On Thursday, 17 October 2013 at 23:14:51 UTC, anonymous wrote:
On Thursday, 17 October 2013 at 22:50:22 UTC, ProgrammingGhost
wrote:
How do I find out if null was passed in? As you can guess I
wasn't happy with the current behavior.
Code:
import std.stdio;
void main() {
fn([1,2]);
fn(null);
fn([]);
}
void fn(int[] v) {
writeln("-");
if(v==null)
writeln("Use default");
foreach(e; v)
writeln(e);
}
Output
-
1
2
-
Use default
-
Use default
On Thursday, 17 October 2013 at 22:51:24 UTC, ProgrammingGhost
wrote:
Sorry I misspoke. I meant to say empty array or not null
passed in. The 3rd call to fn is what I didn't like.
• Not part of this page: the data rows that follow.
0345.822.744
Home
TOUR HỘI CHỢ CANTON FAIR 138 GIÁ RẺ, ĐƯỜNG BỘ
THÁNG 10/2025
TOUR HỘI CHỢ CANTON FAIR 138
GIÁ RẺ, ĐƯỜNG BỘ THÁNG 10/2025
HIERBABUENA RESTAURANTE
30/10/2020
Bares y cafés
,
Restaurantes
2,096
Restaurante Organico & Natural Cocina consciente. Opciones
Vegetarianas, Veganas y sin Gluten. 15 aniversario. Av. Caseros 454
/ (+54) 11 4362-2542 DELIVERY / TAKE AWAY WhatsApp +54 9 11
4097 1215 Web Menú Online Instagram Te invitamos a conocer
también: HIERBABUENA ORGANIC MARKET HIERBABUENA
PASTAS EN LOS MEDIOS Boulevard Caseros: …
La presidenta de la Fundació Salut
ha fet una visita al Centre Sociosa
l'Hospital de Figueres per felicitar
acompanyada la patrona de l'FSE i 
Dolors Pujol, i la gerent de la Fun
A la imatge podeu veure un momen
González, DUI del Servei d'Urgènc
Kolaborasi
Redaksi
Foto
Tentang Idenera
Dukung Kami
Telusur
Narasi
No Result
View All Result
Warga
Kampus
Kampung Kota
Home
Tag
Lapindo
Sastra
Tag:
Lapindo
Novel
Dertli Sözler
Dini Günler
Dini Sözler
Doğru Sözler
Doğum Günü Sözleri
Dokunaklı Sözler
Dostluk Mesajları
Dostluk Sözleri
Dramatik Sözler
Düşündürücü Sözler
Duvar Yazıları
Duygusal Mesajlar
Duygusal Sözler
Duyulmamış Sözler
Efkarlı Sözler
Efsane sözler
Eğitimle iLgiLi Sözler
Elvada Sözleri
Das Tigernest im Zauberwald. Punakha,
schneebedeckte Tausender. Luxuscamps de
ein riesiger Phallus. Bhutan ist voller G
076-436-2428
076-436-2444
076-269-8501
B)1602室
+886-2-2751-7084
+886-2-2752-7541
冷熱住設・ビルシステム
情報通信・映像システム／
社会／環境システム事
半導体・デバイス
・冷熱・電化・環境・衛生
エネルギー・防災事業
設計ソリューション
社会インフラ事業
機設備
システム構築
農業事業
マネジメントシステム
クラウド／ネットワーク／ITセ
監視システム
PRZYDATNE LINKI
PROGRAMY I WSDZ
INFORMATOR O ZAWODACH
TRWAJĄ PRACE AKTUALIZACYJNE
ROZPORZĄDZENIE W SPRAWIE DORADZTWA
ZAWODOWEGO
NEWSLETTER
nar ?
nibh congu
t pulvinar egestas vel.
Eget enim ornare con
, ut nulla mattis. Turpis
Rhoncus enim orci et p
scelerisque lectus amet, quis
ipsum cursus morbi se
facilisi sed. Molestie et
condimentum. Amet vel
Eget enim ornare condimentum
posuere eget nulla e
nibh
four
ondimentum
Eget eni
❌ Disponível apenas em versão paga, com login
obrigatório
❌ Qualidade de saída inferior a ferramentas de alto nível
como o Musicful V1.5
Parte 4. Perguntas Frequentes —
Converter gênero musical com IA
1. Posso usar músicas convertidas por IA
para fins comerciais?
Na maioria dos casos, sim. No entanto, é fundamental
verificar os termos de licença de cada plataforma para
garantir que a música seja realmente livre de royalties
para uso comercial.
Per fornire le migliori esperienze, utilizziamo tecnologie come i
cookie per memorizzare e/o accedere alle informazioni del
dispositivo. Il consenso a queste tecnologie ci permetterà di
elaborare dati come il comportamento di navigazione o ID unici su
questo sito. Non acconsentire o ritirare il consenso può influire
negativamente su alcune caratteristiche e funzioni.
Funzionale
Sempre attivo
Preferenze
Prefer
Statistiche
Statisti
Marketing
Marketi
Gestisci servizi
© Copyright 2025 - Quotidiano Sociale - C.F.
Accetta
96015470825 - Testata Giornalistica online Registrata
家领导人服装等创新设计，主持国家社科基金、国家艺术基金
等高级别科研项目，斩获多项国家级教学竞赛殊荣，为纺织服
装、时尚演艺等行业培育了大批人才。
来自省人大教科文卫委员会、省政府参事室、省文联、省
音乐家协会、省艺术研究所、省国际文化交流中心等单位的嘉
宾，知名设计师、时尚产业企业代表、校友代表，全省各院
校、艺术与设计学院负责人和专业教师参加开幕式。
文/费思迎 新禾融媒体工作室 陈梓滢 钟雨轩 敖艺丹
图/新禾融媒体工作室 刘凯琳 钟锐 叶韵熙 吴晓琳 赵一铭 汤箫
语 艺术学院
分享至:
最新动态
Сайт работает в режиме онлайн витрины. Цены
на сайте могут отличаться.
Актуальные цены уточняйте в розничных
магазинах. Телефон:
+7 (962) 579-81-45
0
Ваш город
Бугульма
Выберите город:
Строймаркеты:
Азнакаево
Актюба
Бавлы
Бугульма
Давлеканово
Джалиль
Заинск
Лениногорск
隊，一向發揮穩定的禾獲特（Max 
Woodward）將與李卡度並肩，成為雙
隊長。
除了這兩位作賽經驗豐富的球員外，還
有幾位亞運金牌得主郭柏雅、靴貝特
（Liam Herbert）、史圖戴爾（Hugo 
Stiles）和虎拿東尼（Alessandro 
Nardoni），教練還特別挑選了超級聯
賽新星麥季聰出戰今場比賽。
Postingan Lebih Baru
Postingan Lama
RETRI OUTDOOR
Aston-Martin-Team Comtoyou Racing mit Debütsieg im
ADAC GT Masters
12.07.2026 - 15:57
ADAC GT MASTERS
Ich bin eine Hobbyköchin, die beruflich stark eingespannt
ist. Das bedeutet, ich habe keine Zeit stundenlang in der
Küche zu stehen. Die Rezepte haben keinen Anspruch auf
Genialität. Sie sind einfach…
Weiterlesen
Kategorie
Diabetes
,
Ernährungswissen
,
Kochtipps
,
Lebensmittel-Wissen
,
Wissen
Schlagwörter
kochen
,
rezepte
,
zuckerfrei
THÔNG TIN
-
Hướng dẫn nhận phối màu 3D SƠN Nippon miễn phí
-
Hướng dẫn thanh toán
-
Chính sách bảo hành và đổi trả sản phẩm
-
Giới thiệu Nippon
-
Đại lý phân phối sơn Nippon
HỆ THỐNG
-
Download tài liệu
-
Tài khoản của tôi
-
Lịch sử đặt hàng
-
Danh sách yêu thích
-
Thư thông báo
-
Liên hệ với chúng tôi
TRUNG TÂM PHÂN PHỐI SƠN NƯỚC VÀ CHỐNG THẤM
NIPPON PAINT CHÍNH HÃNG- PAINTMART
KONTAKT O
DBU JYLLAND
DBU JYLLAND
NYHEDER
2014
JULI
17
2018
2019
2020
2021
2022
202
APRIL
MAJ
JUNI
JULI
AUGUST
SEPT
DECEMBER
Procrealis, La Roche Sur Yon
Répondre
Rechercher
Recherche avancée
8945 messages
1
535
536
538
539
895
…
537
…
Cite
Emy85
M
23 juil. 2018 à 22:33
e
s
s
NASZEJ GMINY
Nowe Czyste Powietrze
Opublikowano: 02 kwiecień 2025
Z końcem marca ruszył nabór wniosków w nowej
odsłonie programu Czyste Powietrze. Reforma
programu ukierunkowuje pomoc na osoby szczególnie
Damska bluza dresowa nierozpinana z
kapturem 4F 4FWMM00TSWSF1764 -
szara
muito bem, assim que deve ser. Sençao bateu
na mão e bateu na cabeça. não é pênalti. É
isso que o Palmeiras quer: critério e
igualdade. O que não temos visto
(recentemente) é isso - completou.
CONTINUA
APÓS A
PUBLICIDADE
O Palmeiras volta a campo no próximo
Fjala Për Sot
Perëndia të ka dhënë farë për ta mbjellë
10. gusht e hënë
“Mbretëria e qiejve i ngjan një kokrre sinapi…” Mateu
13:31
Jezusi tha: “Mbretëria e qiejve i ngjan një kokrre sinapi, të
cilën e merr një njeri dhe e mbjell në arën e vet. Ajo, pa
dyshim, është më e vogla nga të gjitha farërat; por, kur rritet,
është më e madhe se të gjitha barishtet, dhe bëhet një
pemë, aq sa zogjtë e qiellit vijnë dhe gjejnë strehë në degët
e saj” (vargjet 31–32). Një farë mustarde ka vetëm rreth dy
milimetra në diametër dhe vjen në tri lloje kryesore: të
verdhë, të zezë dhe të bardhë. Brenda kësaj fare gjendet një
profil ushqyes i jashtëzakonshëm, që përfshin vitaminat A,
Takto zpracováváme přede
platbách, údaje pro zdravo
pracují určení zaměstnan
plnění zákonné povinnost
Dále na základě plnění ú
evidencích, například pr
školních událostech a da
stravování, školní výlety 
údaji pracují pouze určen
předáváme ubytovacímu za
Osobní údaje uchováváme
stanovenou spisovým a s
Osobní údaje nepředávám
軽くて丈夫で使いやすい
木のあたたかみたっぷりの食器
null implicitly converts to []. You can't distinguish them in
fn.
You could add an overload for typeof(null), but that only
catches the literal null, probably not what you'd expect:
import std.stdio;
void fn(typeof(null) v) {
writeln("-");
writeln("Use default");
}
void fn(int[] v) {
writeln("-");
foreach(e; v)
writeln(e);
}
void main() {
fn([1,2]);
fn(null);
fn([]);
int[] x = null;
fn(x);
}
----
-
1
2
-
Use default
-
-
Overloads are acceptable. But that behavior is odd although I do
understand its being passed as value. I guess I have to suck it
up and hope this behavior doesn't give me problems.